##### Выбранный отрывок

№8, 1982/История литературы

Нерешенные вопросы изучения русской литературы рубежа XIX-XX веков

По этим принципиальным вопросам давно идет, хотя и в основном подспудно, дискуссия. Она охватывает большое количество сторон, жизненных, касающихся и классики XIX века, и советской литературы. Особенно интенсивно спорили об историко-литературном процессе на рубеже веков лет двадцать-тридцать тому назад. До этого считалось, что старый реализм умирал. Тогда в этом усомнились, хотя дискуссия все-таки свелась к расхожим формулам. Сам-то литературный процесс на рубеже веков основательно не изучался.

А кончилось столкновение мнений вялым признанием того факта, что критический реализм вовсе не был осужден своим умиранием «унавозить» почву для социалистического. Он оказался явлением более живучим и сложным. А социалистический реализм – менее антагонистичным по отношению к предшественнику, хотя и представлял собой качественно новое явление.

##########
##### Строки

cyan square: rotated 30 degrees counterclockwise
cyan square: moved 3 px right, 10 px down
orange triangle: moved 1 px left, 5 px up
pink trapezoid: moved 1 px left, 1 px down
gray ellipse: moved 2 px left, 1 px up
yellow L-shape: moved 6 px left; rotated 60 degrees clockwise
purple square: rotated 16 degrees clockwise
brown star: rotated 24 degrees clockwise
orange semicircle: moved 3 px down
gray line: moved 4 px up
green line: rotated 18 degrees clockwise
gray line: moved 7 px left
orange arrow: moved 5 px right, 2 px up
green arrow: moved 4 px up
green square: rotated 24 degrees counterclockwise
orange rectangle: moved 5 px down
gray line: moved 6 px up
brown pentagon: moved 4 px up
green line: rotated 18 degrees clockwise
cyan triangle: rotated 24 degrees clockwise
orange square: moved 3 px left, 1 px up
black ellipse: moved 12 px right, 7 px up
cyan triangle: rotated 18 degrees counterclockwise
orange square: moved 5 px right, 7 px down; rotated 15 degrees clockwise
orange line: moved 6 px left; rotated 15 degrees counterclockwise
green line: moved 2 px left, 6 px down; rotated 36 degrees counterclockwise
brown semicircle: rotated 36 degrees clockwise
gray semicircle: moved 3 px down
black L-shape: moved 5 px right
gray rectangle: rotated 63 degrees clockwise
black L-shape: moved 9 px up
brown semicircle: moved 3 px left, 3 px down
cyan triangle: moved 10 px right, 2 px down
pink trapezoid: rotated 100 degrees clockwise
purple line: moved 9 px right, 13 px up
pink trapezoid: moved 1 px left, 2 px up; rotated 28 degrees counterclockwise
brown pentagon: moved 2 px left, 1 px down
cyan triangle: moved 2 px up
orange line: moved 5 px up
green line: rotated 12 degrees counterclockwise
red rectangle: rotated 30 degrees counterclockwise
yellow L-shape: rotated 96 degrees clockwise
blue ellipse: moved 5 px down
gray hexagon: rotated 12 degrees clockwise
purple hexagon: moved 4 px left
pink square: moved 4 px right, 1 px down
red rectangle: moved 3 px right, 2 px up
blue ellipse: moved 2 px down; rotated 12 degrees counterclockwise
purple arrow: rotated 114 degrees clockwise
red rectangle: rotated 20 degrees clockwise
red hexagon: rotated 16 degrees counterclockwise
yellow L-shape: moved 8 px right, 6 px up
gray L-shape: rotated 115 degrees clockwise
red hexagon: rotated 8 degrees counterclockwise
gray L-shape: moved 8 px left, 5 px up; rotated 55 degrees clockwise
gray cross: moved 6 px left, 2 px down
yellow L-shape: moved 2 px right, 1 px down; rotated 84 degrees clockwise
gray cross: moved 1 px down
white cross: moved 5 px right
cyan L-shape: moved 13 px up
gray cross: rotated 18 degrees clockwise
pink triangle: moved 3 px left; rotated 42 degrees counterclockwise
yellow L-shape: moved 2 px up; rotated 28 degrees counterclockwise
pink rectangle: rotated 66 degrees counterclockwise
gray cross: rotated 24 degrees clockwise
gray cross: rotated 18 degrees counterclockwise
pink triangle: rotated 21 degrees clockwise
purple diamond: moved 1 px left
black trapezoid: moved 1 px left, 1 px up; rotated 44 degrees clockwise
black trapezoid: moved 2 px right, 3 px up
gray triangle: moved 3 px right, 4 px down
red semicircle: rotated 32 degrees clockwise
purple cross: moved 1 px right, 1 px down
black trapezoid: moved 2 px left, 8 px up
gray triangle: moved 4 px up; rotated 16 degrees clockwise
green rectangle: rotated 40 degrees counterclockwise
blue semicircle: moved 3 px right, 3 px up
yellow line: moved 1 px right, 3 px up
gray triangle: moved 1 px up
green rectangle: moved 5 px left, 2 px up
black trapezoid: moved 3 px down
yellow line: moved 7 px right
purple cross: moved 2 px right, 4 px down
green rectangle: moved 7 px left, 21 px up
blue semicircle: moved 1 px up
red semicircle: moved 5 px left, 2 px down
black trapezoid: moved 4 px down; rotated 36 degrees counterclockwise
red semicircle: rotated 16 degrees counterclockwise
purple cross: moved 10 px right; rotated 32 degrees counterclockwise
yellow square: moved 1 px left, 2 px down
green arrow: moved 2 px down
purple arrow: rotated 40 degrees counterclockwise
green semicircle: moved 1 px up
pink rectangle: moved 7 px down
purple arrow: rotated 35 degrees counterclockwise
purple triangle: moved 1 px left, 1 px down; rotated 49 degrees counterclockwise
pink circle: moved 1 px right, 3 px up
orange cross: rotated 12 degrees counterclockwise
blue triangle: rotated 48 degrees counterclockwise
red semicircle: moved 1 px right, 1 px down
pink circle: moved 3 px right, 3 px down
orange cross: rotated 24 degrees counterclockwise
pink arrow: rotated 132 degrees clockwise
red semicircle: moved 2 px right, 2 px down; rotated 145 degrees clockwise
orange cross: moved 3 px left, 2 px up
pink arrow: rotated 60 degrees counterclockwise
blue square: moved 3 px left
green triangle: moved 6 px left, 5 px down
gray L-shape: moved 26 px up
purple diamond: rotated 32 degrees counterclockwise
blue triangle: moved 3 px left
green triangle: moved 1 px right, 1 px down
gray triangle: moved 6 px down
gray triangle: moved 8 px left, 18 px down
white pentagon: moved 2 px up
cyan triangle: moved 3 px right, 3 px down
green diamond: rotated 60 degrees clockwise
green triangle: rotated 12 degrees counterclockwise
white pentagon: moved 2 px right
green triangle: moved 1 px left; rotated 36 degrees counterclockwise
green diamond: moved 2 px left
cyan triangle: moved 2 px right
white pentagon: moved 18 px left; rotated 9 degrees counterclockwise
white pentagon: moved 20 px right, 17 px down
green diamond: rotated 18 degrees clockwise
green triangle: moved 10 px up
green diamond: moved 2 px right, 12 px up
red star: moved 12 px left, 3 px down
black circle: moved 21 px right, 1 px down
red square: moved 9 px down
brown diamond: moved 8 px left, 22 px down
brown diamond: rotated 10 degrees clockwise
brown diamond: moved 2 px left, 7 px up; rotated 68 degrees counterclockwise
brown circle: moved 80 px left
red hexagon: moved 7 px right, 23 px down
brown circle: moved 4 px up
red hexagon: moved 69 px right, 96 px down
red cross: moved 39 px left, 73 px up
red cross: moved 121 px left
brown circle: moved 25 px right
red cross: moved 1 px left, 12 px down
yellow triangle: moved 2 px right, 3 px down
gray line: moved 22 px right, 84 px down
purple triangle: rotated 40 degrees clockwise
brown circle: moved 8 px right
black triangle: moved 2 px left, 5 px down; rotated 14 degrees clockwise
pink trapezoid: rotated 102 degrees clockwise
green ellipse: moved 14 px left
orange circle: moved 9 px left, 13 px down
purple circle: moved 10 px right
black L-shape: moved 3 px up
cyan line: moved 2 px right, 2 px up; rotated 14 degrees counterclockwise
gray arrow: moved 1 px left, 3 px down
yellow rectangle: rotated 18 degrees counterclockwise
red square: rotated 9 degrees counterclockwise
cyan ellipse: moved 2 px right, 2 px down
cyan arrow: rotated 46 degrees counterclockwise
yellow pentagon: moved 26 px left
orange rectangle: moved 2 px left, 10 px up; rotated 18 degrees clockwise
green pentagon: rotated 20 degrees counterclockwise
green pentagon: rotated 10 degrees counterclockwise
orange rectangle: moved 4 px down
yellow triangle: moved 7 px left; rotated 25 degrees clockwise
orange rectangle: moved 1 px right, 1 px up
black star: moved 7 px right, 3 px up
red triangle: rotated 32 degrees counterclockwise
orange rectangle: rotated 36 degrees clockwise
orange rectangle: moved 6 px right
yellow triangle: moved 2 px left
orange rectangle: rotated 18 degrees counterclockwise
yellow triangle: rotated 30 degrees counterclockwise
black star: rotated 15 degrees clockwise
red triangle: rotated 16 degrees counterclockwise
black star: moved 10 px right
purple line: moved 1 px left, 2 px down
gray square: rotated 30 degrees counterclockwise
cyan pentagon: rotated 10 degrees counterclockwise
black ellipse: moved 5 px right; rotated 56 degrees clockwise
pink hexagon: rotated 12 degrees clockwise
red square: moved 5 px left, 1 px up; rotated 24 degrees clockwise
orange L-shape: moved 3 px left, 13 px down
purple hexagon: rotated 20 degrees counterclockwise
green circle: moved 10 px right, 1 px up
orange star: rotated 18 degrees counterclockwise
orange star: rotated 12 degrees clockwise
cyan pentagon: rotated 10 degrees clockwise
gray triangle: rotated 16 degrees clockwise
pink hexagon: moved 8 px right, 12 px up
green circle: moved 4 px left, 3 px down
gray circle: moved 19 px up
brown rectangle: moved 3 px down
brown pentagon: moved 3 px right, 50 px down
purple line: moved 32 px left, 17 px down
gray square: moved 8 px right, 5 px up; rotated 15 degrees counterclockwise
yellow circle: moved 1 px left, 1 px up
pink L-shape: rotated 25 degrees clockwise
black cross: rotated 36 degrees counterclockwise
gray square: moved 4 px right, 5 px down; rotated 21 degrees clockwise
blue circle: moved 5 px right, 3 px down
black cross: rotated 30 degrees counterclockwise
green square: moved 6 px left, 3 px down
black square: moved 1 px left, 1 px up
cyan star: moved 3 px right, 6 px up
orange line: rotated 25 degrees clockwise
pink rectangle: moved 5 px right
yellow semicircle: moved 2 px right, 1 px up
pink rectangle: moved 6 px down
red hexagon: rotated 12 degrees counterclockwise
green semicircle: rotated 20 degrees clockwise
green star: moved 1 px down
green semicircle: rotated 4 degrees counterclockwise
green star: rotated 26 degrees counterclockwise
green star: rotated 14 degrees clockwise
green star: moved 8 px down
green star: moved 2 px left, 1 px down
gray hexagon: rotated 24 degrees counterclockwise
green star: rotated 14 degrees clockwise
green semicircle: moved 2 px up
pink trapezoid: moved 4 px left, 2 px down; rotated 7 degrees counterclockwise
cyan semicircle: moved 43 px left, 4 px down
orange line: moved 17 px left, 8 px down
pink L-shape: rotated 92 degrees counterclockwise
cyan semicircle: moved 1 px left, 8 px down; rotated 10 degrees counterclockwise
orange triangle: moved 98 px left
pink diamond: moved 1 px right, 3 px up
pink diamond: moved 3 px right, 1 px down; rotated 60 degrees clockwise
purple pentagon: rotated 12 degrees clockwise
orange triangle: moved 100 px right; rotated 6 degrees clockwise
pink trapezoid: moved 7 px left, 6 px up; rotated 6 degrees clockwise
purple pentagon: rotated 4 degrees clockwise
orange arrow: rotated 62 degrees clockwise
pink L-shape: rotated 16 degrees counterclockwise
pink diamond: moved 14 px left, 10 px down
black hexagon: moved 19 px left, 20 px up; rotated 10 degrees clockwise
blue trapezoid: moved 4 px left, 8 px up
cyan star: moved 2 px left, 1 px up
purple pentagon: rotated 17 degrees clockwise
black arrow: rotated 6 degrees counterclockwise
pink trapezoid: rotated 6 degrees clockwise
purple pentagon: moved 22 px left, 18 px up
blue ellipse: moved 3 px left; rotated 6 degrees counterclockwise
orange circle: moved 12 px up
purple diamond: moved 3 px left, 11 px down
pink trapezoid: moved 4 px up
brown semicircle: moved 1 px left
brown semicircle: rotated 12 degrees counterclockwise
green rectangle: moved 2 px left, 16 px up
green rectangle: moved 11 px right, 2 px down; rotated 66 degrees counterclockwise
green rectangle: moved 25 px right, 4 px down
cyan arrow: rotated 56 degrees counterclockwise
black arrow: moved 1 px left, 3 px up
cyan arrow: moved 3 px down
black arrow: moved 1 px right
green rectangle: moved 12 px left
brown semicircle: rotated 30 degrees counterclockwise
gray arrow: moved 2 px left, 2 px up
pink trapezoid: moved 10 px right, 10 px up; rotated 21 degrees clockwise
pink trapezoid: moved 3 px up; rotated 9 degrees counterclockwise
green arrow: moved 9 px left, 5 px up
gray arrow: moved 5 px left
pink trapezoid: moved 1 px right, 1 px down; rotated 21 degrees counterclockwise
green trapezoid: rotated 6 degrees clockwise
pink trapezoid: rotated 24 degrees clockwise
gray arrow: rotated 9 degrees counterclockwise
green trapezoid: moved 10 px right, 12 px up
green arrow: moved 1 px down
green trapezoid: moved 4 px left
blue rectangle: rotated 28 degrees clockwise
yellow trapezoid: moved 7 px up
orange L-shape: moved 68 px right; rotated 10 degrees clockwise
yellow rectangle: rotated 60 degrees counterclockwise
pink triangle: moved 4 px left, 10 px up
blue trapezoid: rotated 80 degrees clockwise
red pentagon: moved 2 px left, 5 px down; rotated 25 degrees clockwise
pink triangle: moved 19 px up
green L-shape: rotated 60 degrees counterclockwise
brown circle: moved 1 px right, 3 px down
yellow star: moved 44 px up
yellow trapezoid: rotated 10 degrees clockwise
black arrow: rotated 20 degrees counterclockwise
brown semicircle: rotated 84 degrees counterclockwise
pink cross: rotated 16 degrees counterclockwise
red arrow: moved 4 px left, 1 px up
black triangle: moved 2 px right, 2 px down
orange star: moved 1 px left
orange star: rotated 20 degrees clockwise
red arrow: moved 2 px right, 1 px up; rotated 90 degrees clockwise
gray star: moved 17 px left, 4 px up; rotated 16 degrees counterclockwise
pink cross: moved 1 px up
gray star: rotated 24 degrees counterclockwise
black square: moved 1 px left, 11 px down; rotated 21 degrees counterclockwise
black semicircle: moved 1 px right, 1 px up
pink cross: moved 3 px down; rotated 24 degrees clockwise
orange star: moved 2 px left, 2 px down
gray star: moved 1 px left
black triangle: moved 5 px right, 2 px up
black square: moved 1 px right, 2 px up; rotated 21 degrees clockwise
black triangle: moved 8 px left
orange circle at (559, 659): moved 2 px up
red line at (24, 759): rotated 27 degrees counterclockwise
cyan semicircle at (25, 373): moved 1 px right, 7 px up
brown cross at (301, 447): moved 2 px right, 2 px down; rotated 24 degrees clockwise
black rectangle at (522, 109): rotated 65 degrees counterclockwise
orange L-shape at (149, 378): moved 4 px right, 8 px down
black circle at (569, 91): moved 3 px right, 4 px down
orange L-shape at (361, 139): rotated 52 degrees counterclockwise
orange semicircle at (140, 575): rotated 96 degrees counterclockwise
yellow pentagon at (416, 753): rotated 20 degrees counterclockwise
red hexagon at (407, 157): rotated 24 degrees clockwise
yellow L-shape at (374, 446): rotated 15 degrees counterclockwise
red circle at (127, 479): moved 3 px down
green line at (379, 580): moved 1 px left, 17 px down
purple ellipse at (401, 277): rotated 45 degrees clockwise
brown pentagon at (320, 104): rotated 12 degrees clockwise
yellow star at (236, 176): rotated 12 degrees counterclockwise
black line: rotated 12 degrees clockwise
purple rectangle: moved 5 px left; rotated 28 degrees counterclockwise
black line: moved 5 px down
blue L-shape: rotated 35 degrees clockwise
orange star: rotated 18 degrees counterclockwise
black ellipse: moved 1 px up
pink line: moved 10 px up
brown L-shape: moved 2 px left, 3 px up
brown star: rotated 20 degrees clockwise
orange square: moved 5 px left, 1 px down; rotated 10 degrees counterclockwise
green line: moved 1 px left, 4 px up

##########

* _Что сделать_:
Ответьте по отрывку:
1. Когда, по словам автора, особенно интенсивно спорили об историко-литературном процессе на рубеже веков?
2. Что считалось о старом реализме до этого времени?
3. Каким явлением, по итогам спора, оказался критический реализм?

* _Ответ_:
1. Лет двадцать-тридцать тому назад.
2. Считалось, что старый реализм умирал.
3. Явлением более живучим и сложным.